The Health and Social Care Bill has returned to Parliament to discuss Government plans over the NHS.
Earlier this year the Government strengthened plans to modernise the NHS following the recommendations of the independent NHS Future Forum.
The Forum's report concluded that there was considerable support for the principles of reform and that the NHS must change to meet future challenges.
The Department of Health noted that the bill has so far spent longer being scrutinised than any public bill between 1997 and 2010 - 40 Committee sittings, and over 100 hours of debate. It will now continue the legislative process.
The bill's core principle are:
• where the Secretary of State will continue, as now, to promote and be accountable for a comprehensive health service;
• driven by health professionals, not Whitehall and bureaucracy;
• where patients and the public are in the driving seat of their care, supported with more choice, information and control;
• with greater integration of services;
• with a new ‘Duty of Candour', a contractual requirement on providers to be open and transparent in admitting mistakes, and;
• that's focused on prevention and tackling the causes of poor health and health inequalities.
The Government previously outlined safeguards protecting against price competition, privatisation and private companies ‘cherry-picking' profitable NHS business.

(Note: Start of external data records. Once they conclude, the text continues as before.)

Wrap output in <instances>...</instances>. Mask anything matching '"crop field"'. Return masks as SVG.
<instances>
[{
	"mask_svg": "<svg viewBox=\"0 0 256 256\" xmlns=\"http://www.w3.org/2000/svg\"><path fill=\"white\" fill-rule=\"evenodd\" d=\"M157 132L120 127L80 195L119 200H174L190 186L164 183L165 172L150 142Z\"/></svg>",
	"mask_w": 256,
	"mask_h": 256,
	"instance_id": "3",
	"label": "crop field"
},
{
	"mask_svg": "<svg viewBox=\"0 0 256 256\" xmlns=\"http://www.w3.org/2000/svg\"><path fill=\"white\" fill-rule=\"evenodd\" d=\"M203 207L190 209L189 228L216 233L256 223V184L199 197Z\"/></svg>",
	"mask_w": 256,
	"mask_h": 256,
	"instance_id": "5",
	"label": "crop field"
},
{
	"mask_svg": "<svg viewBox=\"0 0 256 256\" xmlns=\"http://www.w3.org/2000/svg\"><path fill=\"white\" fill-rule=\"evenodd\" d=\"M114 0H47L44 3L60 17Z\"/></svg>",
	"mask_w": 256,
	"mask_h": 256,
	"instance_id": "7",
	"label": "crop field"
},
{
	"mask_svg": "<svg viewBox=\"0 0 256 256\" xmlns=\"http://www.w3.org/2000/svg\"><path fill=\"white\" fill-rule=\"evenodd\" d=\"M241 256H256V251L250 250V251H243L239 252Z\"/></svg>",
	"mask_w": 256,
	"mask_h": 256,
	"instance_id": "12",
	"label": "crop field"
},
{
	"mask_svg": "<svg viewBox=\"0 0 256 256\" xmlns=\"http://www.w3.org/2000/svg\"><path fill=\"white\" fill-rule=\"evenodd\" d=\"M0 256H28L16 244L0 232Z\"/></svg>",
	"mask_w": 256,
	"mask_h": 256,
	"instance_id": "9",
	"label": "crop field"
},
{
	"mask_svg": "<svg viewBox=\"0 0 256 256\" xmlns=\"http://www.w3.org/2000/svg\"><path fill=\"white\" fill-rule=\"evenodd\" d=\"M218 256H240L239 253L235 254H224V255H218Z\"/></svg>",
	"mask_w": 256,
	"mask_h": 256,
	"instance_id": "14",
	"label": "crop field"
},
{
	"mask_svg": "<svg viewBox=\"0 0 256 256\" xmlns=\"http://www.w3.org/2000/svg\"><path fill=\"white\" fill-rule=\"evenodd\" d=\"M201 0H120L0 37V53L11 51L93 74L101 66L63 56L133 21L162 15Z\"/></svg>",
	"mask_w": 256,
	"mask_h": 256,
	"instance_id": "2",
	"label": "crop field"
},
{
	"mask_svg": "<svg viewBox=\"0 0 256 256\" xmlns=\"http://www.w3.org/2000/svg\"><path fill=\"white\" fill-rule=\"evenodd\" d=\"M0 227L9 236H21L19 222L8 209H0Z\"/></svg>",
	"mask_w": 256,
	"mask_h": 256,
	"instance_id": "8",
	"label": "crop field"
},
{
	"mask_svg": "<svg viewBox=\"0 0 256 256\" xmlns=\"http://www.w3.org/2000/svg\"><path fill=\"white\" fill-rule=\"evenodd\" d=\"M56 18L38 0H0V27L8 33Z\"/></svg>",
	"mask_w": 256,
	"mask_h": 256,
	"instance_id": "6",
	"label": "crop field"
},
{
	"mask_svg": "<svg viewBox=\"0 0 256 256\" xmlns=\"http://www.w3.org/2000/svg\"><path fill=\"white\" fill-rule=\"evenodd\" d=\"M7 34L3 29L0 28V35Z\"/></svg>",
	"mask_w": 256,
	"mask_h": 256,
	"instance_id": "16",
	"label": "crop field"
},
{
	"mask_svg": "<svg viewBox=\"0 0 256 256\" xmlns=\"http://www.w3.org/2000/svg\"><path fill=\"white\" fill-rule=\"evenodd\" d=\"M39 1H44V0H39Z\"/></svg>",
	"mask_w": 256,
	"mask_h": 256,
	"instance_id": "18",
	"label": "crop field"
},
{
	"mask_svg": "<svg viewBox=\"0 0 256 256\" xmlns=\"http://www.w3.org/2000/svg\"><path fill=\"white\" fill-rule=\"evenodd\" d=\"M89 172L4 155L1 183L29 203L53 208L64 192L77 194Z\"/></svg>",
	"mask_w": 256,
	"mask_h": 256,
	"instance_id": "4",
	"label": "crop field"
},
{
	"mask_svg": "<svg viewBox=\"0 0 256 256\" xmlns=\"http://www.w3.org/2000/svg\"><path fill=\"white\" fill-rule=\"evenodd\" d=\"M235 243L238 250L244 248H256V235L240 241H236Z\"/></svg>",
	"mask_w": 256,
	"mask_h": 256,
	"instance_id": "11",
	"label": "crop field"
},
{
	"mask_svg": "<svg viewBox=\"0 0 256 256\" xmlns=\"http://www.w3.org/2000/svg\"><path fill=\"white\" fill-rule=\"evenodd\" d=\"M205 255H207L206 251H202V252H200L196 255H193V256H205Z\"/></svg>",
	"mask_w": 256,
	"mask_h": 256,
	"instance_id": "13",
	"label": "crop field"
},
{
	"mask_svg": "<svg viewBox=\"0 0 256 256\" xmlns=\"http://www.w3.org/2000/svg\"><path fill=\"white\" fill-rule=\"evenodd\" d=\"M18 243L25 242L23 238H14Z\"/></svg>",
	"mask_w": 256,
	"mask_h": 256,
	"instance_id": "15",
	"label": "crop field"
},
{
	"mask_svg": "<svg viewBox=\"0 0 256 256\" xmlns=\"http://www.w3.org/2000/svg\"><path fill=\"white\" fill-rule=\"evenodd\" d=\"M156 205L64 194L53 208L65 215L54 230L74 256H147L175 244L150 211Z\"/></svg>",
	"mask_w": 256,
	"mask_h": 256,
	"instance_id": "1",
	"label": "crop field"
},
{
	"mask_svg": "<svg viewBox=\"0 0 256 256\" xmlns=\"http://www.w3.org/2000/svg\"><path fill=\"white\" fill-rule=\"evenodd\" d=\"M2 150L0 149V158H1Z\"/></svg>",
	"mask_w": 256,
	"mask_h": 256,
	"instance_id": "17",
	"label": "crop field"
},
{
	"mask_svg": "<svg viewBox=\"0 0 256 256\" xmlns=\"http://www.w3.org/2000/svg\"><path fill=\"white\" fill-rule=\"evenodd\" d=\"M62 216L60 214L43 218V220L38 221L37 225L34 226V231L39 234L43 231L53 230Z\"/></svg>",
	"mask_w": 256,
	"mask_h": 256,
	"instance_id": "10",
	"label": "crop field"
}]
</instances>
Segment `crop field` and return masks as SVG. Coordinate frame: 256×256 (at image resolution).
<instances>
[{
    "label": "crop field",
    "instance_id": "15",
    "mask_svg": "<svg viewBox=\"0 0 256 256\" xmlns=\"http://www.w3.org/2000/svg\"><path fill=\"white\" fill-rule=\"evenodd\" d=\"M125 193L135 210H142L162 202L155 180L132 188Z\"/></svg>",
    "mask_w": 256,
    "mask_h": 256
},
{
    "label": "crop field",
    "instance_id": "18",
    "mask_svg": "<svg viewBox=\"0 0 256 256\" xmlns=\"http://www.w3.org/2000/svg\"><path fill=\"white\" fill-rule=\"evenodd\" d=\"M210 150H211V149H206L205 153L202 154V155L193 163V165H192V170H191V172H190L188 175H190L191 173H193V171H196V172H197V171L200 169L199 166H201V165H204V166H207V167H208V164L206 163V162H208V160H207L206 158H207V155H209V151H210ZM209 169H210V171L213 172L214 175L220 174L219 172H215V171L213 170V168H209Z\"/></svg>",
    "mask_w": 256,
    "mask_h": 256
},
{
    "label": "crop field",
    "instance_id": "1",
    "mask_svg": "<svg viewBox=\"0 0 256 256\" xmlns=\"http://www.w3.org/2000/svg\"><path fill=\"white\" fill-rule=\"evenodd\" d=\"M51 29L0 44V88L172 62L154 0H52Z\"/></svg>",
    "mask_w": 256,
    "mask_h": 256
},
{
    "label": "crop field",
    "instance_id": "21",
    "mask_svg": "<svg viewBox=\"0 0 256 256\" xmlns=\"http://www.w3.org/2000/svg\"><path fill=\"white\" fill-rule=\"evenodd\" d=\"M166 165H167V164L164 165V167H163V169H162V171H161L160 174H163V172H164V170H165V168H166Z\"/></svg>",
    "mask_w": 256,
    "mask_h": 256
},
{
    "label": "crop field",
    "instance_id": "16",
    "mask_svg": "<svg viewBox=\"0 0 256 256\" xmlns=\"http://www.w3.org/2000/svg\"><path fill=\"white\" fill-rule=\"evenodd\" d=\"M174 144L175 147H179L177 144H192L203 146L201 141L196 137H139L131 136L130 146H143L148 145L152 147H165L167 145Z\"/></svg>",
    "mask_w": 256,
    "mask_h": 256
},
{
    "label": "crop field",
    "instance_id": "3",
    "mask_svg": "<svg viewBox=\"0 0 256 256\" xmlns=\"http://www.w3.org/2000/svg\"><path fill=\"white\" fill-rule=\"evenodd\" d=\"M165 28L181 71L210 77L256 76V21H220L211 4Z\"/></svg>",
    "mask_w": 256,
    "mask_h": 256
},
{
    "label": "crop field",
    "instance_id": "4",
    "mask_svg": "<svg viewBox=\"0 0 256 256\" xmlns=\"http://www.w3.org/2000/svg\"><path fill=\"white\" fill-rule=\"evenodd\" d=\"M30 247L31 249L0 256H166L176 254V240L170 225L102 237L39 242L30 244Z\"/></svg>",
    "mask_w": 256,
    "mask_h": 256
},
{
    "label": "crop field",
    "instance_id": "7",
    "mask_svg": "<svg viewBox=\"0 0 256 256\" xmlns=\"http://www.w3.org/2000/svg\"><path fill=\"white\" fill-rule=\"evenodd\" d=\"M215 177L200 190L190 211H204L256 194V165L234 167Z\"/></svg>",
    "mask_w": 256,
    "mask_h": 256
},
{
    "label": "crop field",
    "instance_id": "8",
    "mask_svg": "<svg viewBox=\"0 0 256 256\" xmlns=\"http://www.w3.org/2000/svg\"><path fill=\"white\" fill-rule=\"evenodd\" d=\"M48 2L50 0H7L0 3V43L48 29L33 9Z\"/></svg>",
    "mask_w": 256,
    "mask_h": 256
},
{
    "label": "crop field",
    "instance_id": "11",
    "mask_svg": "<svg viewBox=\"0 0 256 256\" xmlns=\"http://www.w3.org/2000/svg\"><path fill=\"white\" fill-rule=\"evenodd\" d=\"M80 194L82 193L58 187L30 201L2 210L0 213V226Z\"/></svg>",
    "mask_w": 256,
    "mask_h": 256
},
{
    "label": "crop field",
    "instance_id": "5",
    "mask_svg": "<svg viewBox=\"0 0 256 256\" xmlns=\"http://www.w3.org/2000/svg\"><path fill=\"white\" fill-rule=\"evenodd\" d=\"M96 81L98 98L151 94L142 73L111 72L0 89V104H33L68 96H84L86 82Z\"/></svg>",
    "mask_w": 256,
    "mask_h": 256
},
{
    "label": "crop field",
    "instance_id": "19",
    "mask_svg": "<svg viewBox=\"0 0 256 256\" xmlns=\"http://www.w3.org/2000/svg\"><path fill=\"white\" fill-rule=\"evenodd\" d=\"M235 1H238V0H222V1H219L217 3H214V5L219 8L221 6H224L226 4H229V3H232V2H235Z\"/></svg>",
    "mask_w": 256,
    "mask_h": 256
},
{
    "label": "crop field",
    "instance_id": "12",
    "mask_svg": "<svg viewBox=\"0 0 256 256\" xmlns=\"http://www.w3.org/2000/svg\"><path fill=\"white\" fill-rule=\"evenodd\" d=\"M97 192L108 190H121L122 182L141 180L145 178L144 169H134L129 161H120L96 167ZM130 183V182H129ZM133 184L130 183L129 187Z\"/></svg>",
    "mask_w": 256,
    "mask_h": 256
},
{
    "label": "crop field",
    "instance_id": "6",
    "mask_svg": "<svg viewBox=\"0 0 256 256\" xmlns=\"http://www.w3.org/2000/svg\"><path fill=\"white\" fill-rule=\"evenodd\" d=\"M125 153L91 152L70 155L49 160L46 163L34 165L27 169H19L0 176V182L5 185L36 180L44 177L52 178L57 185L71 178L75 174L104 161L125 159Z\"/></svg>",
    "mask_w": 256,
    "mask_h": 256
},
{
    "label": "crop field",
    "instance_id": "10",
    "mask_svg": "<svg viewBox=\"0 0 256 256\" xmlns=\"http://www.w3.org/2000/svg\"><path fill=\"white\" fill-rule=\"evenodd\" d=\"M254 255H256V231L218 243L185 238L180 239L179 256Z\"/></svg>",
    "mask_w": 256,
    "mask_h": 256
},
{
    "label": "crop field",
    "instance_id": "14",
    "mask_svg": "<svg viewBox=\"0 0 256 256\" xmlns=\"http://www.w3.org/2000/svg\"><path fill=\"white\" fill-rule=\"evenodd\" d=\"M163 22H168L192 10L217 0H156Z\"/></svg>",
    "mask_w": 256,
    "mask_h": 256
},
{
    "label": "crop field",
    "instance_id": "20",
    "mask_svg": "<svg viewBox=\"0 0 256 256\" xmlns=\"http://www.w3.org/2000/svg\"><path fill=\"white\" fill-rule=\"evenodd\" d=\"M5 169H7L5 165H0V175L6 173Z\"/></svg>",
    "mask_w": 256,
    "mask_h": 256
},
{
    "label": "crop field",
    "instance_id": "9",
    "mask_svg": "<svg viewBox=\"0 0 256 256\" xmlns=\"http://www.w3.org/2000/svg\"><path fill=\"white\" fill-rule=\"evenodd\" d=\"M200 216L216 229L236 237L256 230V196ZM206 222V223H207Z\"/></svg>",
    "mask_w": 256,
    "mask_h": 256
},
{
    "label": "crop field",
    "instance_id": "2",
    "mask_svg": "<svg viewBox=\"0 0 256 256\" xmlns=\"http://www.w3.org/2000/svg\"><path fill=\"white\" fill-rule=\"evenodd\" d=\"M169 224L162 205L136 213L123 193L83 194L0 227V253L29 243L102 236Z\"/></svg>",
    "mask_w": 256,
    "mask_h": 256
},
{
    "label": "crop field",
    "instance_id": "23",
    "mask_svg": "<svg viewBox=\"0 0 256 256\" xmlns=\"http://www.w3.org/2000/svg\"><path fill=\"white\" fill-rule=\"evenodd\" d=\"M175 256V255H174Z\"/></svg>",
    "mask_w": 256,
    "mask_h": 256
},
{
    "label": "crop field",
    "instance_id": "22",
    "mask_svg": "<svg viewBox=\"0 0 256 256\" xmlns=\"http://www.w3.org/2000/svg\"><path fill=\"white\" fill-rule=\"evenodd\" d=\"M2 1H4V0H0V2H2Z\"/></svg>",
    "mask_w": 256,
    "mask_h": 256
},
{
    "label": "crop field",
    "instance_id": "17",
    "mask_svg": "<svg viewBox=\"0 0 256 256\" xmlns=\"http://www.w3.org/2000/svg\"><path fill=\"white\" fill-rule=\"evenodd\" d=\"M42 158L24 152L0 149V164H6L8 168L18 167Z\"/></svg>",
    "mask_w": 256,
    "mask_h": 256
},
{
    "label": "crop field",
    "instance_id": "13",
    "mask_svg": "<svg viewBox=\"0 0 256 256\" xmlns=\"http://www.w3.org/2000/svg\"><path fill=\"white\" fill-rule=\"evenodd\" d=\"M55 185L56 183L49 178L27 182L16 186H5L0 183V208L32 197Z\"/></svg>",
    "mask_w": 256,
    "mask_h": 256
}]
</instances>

Andrew Lansley, health secretary, said: "The Health and Social Care Bill will both safeguard the future of our NHS, and move us closer to a health service that puts patients at the heart of everything it does.
"The principles of our modernisation plans - patient power, clinical leadership, a focus on results, stated in the Coalition Agreement and again in last year's White Paper - have always been at the core of the Bill.
"Principles which are widely accepted as reported by the independent NHS Future Forum. They called for us now to get on; and today we are getting on with modernising the NHS."